Work to complete: Put every line from the rows below into a Markdown table with two columns, Number and Line, giving each line its number in sequence and leaving out blank lines.

The data:
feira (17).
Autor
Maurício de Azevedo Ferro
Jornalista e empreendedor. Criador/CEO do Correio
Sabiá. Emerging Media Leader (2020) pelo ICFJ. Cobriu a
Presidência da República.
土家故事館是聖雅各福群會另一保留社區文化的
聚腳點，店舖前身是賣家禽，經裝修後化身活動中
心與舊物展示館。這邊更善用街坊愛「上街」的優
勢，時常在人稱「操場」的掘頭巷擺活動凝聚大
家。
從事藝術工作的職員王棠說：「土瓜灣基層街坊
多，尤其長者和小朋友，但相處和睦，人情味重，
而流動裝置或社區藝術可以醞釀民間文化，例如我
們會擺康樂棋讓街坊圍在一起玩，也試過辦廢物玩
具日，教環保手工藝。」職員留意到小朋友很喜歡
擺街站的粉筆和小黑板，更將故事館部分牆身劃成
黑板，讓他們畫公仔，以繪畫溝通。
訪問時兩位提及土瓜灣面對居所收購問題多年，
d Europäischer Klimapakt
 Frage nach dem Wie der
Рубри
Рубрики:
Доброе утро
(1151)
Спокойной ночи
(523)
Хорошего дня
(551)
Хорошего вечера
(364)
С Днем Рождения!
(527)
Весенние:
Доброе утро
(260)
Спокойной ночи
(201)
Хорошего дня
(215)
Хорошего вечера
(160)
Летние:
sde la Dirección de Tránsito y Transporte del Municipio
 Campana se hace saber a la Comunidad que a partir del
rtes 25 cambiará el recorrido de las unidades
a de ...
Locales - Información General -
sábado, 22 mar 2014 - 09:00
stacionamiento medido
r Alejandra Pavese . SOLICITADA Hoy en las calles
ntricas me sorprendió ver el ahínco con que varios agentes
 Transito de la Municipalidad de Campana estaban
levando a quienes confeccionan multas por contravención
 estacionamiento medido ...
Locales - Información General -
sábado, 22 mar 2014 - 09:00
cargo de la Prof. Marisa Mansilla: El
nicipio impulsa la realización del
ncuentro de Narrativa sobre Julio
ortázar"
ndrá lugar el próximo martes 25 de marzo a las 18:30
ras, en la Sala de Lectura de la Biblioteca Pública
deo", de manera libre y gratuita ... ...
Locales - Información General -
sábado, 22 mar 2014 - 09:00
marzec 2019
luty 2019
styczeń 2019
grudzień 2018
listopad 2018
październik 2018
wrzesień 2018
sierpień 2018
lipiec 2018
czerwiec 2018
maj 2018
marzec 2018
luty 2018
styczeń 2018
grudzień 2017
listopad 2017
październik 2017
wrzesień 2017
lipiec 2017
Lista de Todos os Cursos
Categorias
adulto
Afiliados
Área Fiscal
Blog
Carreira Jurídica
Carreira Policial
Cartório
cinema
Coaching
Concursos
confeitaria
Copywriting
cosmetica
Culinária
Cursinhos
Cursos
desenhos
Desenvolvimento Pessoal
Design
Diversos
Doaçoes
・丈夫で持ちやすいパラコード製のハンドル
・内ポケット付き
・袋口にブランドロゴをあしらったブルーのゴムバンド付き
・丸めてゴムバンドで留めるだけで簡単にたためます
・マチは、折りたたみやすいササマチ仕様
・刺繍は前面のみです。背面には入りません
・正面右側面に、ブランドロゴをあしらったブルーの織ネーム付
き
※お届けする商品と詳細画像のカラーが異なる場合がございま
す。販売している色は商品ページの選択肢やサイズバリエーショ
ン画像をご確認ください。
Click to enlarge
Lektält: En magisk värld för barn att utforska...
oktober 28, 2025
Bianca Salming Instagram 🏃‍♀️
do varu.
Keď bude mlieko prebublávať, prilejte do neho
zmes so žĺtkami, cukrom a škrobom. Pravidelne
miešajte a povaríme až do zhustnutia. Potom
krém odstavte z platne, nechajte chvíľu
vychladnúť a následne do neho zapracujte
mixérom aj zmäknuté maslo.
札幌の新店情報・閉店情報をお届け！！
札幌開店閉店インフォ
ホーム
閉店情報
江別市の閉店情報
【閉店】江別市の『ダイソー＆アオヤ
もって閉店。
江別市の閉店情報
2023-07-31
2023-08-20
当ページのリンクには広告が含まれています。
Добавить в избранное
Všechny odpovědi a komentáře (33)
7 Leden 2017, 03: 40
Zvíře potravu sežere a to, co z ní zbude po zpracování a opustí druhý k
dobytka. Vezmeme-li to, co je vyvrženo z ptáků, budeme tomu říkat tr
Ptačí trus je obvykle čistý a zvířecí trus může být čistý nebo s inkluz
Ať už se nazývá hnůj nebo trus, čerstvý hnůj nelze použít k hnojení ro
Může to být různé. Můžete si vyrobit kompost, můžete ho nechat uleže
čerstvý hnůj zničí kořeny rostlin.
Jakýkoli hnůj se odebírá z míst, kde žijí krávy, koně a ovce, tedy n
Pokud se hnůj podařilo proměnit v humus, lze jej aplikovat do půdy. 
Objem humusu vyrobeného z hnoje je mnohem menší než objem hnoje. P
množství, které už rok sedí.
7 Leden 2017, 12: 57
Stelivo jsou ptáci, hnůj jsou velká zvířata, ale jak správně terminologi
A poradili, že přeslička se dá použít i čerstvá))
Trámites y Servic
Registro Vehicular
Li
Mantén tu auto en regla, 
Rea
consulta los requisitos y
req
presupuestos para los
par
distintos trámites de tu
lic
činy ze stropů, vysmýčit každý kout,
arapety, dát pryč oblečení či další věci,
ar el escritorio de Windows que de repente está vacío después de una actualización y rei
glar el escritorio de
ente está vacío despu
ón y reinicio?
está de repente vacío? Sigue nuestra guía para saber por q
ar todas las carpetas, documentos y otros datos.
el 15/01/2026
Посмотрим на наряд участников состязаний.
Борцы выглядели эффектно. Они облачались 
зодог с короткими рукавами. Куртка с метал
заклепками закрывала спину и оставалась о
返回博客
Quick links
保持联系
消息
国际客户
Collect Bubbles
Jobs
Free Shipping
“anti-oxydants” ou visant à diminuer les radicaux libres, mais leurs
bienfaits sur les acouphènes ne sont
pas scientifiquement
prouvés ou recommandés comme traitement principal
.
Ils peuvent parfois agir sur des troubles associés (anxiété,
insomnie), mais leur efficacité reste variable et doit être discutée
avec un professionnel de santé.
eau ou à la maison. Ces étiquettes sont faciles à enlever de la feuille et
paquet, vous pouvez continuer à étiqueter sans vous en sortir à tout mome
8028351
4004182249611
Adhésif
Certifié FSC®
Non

Reply:
| Number | Line |
|---|---|
| 1 | feira (17). |
| 2 | Autor |
| 3 | Maurício de Azevedo Ferro |
| 4 | Jornalista e empreendedor. Criador/CEO do Correio |
| 5 | Sabiá. Emerging Media Leader (2020) pelo ICFJ. Cobriu a |
| 6 | Presidência da República. |
| 7 | 土家故事館是聖雅各福群會另一保留社區文化的 |
| 8 | 聚腳點，店舖前身是賣家禽，經裝修後化身活動中 |
| 9 | 心與舊物展示館。這邊更善用街坊愛「上街」的優 |
| 10 | 勢，時常在人稱「操場」的掘頭巷擺活動凝聚大 |
| 11 | 家。 |
| 12 | 從事藝術工作的職員王棠說：「土瓜灣基層街坊 |
| 13 | 多，尤其長者和小朋友，但相處和睦，人情味重， |
| 14 | 而流動裝置或社區藝術可以醞釀民間文化，例如我 |
| 15 | 們會擺康樂棋讓街坊圍在一起玩，也試過辦廢物玩 |
| 16 | 具日，教環保手工藝。」職員留意到小朋友很喜歡 |
| 17 | 擺街站的粉筆和小黑板，更將故事館部分牆身劃成 |
| 18 | 黑板，讓他們畫公仔，以繪畫溝通。 |
| 19 | 訪問時兩位提及土瓜灣面對居所收購問題多年， |
| 20 | d Europäischer Klimapakt |
| 21 |  Frage nach dem Wie der |
| 22 | Рубри |
| 23 | Рубрики: |
| 24 | Доброе утро |
| 25 | (1151) |
| 26 | Спокойной ночи |
| 27 | (523) |
| 28 | Хорошего дня |
| 29 | (551) |
| 30 | Хорошего вечера |
| 31 | (364) |
| 32 | С Днем Рождения! |
| 33 | (527) |
| 34 | Весенние: |
| 35 | Доброе утро |
| 36 | (260) |
| 37 | Спокойной ночи |
| 38 | (201) |
| 39 | Хорошего дня |
| 40 | (215) |
| 41 | Хорошего вечера |
| 42 | (160) |
| 43 | Летние: |
| 44 | sde la Dirección de Tránsito y Transporte del Municipio |
| 45 |  Campana se hace saber a la Comunidad que a partir del |
| 46 | rtes 25 cambiará el recorrido de las unidades |
| 47 | a de ... |
| 48 | Locales - Información General - |
| 49 | sábado, 22 mar 2014 - 09:00 |
| 50 | stacionamiento medido |
| 51 | r Alejandra Pavese . SOLICITADA Hoy en las calles |
| 52 | ntricas me sorprendió ver el ahínco con que varios agentes |
| 53 |  Transito de la Municipalidad de Campana estaban |
| 54 | levando a quienes confeccionan multas por contravención |
| 55 |  estacionamiento medido ... |
| 56 | Locales - Información General - |
| 57 | sábado, 22 mar 2014 - 09:00 |
| 58 | cargo de la Prof. Marisa Mansilla: El |
| 59 | nicipio impulsa la realización del |
| 60 | ncuentro de Narrativa sobre Julio |
| 61 | ortázar" |
| 62 | ndrá lugar el próximo martes 25 de marzo a las 18:30 |
| 63 | ras, en la Sala de Lectura de la Biblioteca Pública |
| 64 | deo", de manera libre y gratuita ... ... |
| 65 | Locales - Información General - |
| 66 | sábado, 22 mar 2014 - 09:00 |
| 67 | marzec 2019 |
| 68 | luty 2019 |
| 69 | styczeń 2019 |
| 70 | grudzień 2018 |
| 71 | listopad 2018 |
| 72 | październik 2018 |
| 73 | wrzesień 2018 |
| 74 | sierpień 2018 |
| 75 | lipiec 2018 |
| 76 | czerwiec 2018 |
| 77 | maj 2018 |
| 78 | marzec 2018 |
| 79 | luty 2018 |
| 80 | styczeń 2018 |
| 81 | grudzień 2017 |
| 82 | listopad 2017 |
| 83 | październik 2017 |
| 84 | wrzesień 2017 |
| 85 | lipiec 2017 |
| 86 | Lista de Todos os Cursos |
| 87 | Categorias |
| 88 | adulto |
| 89 | Afiliados |
| 90 | Área Fiscal |
| 91 | Blog |
| 92 | Carreira Jurídica |
| 93 | Carreira Policial |
| 94 | Cartório |
| 95 | cinema |
| 96 | Coaching |
| 97 | Concursos |
| 98 | confeitaria |
| 99 | Copywriting |
| 100 | cosmetica |
| 101 | Culinária |
| 102 | Cursinhos |
| 103 | Cursos |
| 104 | desenhos |
| 105 | Desenvolvimento Pessoal |
| 106 | Design |
| 107 | Diversos |
| 108 | Doaçoes |
| 109 | ・丈夫で持ちやすいパラコード製のハンドル |
| 110 | ・内ポケット付き |
| 111 | ・袋口にブランドロゴをあしらったブルーのゴムバンド付き |
| 112 | ・丸めてゴムバンドで留めるだけで簡単にたためます |
| 113 | ・マチは、折りたたみやすいササマチ仕様 |
| 114 | ・刺繍は前面のみです。背面には入りません |
| 115 | ・正面右側面に、ブランドロゴをあしらったブルーの織ネーム付 |
| 116 | き |
| 117 | ※お届けする商品と詳細画像のカラーが異なる場合がございま |
| 118 | す。販売している色は商品ページの選択肢やサイズバリエーショ |
| 119 | ン画像をご確認ください。 |
| 120 | Click to enlarge |
| 121 | Lektält: En magisk värld för barn att utforska... |
| 122 | oktober 28, 2025 |
| 123 | Bianca Salming Instagram 🏃‍♀️ |
| 124 | do varu. |
| 125 | Keď bude mlieko prebublávať, prilejte do neho |
| 126 | zmes so žĺtkami, cukrom a škrobom. Pravidelne |
| 127 | miešajte a povaríme až do zhustnutia. Potom |
| 128 | krém odstavte z platne, nechajte chvíľu |
| 129 | vychladnúť a následne do neho zapracujte |
| 130 | mixérom aj zmäknuté maslo. |
| 131 | 札幌の新店情報・閉店情報をお届け！！ |
| 132 | 札幌開店閉店インフォ |
| 133 | ホーム |
| 134 | 閉店情報 |
| 135 | 江別市の閉店情報 |
| 136 | 【閉店】江別市の『ダイソー＆アオヤ |
| 137 | もって閉店。 |
| 138 | 江別市の閉店情報 |
| 139 | 2023-07-31 |
| 140 | 2023-08-20 |
| 141 | 当ページのリンクには広告が含まれています。 |
| 142 | Добавить в избранное |
| 143 | Všechny odpovědi a komentáře (33) |
| 144 | 7 Leden 2017, 03: 40 |
| 145 | Zvíře potravu sežere a to, co z ní zbude po zpracování a opustí druhý k |
| 146 | dobytka. Vezmeme-li to, co je vyvrženo z ptáků, budeme tomu říkat tr |
| 147 | Ptačí trus je obvykle čistý a zvířecí trus může být čistý nebo s inkluz |
| 148 | Ať už se nazývá hnůj nebo trus, čerstvý hnůj nelze použít k hnojení ro |
| 149 | Může to být různé. Můžete si vyrobit kompost, můžete ho nechat uleže |
| 150 | čerstvý hnůj zničí kořeny rostlin. |
| 151 | Jakýkoli hnůj se odebírá z míst, kde žijí krávy, koně a ovce, tedy n |
| 152 | Pokud se hnůj podařilo proměnit v humus, lze jej aplikovat do půdy.  |
| 153 | Objem humusu vyrobeného z hnoje je mnohem menší než objem hnoje. P |
| 154 | množství, které už rok sedí. |
| 155 | 7 Leden 2017, 12: 57 |
| 156 | Stelivo jsou ptáci, hnůj jsou velká zvířata, ale jak správně terminologi |
| 157 | A poradili, že přeslička se dá použít i čerstvá)) |
| 158 | Trámites y Servic |
| 159 | Registro Vehicular |
| 160 | Li |
| 161 | Mantén tu auto en regla,  |
| 162 | Rea |
| 163 | consulta los requisitos y |
| 164 | req |
| 165 | presupuestos para los |
| 166 | par |
| 167 | distintos trámites de tu |
| 168 | lic |
| 169 | činy ze stropů, vysmýčit každý kout, |
| 170 | arapety, dát pryč oblečení či další věci, |
| 171 | ar el escritorio de Windows que de repente está vacío después de una actualización y rei |
| 172 | glar el escritorio de |
| 173 | ente está vacío despu |
| 174 | ón y reinicio? |
| 175 | está de repente vacío? Sigue nuestra guía para saber por q |
| 176 | ar todas las carpetas, documentos y otros datos. |
| 177 | el 15/01/2026 |
| 178 | Посмотрим на наряд участников состязаний. |
| 179 | Борцы выглядели эффектно. Они облачались  |
| 180 | зодог с короткими рукавами. Куртка с метал |
| 181 | заклепками закрывала спину и оставалась о |
| 182 | 返回博客 |
| 183 | Quick links |
| 184 | 保持联系 |
| 185 | 消息 |
| 186 | 国际客户 |
| 187 | Collect Bubbles |
| 188 | Jobs |
| 189 | Free Shipping |
| 190 | “anti-oxydants” ou visant à diminuer les radicaux libres, mais leurs |
| 191 | bienfaits sur les acouphènes ne sont |
| 192 | pas scientifiquement |
| 193 | prouvés ou recommandés comme traitement principal |
| 194 | . |
| 195 | Ils peuvent parfois agir sur des troubles associés (anxiété, |
| 196 | insomnie), mais leur efficacité reste variable et doit être discutée |
| 197 | avec un professionnel de santé. |
| 198 | eau ou à la maison. Ces étiquettes sont faciles à enlever de la feuille et |
| 199 | paquet, vous pouvez continuer à étiqueter sans vous en sortir à tout mome |
| 200 | 8028351 |
| 201 | 4004182249611 |
| 202 | Adhésif |
| 203 | Certifié FSC® |
| 204 | Non |